Asian female doctor sitting in a doctor's office with a male, white-haired man

Dr. Chi Viet is an attending surgeon in the Department of Oral and Maxillofacial Surgery and the principal investigator for the grant

Loma Linda University School of Dentistry has been awarded a $4 million National Cancer Institute (NCI) R01 grant to study oral pre-cancer and its progression to oral cancer. The research will focus on using artificial intelligence (AI) to develop a multi-omic biomarker to identify patients with oral pre-cancer who are at the highest risk of developing cancer.  

Chi Viet, DDS, MD, PhD, FACS, associate professor and attending surgeon in the Department of Oral and Maxillofacial Surgery and the principal investigator for the grant, says one person dies of oral cancer every hour in the U.S.

“There has not been any significant improvement in oral cancer treatment or survival in past decades,” Viet said. “Patients suffer through highly disfiguring surgery and chemoradiation but are faced with terrible odds of beating their cancer.”  

Viet and her team have created a research program that investigates treatment strategies for oral cancer. Viet has worked to obtain more than $9 million in research funding to Loma Linda University Health. The research is highly translational, enrolling oral cancer patients treated by her and her colleagues directly into clinical studies performed by the lab.  
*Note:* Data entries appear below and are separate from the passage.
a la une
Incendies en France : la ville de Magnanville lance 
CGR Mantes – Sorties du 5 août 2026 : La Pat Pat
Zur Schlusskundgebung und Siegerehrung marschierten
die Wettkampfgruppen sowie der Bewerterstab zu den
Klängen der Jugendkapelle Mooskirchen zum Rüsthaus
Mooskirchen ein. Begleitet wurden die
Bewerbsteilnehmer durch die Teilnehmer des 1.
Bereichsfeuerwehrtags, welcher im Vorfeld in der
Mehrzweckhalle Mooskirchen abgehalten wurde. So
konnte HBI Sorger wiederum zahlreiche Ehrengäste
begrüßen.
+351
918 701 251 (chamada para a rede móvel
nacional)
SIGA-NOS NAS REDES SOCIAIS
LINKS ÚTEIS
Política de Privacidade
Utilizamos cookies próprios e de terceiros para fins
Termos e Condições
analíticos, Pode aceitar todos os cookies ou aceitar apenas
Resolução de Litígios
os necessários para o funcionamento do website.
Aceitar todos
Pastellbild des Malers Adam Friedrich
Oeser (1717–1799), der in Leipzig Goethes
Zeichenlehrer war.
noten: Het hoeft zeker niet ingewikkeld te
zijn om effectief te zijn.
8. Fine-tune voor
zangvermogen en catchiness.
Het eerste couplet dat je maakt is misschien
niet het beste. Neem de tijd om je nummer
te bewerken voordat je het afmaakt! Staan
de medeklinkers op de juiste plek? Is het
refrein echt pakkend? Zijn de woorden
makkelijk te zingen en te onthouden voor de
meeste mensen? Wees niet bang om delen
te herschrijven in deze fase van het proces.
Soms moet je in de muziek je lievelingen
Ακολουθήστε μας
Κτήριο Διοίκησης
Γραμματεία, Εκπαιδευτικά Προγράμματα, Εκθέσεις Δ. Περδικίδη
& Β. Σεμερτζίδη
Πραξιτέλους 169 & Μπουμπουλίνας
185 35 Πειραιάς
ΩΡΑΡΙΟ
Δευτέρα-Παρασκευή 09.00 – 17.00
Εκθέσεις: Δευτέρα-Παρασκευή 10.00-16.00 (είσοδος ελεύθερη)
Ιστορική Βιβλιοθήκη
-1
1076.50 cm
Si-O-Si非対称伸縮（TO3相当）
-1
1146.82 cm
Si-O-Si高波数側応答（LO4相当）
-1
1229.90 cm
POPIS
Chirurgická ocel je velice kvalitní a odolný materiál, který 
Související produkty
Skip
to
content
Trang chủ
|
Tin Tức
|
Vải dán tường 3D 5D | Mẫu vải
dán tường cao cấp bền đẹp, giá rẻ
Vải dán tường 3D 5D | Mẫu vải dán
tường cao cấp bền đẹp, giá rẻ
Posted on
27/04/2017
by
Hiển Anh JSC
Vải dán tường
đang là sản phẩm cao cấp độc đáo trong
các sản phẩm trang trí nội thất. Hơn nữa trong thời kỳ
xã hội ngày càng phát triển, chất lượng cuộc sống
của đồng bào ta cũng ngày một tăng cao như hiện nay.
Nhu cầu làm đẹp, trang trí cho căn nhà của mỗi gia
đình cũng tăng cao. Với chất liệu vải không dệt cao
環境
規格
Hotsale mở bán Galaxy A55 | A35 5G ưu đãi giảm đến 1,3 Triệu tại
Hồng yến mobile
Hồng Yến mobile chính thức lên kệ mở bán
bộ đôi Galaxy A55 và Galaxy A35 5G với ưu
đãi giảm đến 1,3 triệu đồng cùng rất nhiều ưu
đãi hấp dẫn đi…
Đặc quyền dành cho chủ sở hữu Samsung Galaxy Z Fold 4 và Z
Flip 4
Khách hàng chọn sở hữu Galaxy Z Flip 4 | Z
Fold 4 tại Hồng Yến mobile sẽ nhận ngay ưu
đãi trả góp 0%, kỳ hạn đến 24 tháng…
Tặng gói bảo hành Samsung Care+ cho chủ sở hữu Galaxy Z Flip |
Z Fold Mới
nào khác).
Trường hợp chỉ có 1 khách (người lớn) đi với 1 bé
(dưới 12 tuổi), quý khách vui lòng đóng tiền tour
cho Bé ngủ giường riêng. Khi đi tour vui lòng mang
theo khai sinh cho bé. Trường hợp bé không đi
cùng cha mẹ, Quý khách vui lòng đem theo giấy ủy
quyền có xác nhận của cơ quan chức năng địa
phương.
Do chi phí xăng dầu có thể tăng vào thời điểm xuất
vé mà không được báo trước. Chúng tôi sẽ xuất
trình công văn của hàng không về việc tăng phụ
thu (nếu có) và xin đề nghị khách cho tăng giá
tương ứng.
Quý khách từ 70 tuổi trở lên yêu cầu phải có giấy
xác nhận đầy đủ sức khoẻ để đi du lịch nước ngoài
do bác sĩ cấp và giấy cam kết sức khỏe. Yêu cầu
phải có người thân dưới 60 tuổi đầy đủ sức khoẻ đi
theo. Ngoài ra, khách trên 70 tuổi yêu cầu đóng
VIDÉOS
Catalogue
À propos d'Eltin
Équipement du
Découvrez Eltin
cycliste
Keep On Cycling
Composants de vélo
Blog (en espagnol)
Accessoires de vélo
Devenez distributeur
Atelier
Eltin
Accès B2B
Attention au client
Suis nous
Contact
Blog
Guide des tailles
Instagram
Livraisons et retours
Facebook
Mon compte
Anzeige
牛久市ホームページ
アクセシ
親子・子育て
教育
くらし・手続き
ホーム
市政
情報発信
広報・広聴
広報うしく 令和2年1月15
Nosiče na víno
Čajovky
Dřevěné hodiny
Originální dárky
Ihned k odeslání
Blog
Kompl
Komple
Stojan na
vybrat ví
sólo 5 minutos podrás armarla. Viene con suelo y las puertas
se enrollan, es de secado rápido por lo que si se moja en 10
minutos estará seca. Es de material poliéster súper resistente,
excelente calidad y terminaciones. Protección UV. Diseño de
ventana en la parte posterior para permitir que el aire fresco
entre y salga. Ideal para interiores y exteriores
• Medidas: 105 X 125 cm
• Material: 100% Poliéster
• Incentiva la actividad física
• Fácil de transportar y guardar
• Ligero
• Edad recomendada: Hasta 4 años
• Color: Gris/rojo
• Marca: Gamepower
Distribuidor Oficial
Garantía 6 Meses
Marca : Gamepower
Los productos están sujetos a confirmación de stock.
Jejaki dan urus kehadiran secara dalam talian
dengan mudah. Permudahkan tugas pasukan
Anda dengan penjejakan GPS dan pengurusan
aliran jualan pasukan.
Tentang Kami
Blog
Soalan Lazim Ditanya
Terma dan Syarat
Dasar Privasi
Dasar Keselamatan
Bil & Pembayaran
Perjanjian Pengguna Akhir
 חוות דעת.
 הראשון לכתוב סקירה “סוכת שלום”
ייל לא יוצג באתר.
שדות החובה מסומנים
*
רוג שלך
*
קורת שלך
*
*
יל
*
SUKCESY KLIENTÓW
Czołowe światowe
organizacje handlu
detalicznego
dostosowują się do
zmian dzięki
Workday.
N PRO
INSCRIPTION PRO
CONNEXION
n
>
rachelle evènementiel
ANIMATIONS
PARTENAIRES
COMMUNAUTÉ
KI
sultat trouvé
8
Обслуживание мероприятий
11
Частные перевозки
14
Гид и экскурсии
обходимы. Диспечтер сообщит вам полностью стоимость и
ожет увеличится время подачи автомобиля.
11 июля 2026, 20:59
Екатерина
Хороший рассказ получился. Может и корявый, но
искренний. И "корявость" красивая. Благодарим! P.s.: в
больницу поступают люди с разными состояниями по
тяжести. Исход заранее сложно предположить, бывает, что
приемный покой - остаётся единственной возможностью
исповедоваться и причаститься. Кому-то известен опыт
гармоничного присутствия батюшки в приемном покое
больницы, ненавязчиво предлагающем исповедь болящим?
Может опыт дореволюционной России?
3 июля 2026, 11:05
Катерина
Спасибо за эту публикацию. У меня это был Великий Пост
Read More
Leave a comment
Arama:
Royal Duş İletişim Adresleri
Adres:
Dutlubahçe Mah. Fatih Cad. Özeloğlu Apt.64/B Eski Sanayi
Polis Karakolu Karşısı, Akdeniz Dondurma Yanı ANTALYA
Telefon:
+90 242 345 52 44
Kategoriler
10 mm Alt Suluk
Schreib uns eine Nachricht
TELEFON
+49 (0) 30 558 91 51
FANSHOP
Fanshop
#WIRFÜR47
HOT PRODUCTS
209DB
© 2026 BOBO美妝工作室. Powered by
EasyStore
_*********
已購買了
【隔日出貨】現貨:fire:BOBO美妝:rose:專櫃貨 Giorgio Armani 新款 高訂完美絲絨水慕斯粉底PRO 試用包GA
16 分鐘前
One way to increase survival rates is by diagnosing cancer at its earliest stages. Currently, about 10% of people have oral lesions that can appear as white or red lesions. A proportion of these lesions are pre-cancerous and often lead to a cancer diagnosis. Viet’s research uses a patient’s molecular signature — a combination of histologic and epigenetic marks — to identify cancer progression.  

Viet’s goal is to improve outcomes by enrolling patients in her own surgical practice to understand the molecular mechanisms driving oral cancer. Nationally, only 0.7% of surgeons are funded by NIH, of which only a proportion are awarded R01 grants, Viet said. 

This award of an R01 grant is one of multiple grants LLU has received to study oral cancer and another step toward the Loma Linda University Cancer Center’s goal of becoming designated as an NCI Comprehensive Cancer Center.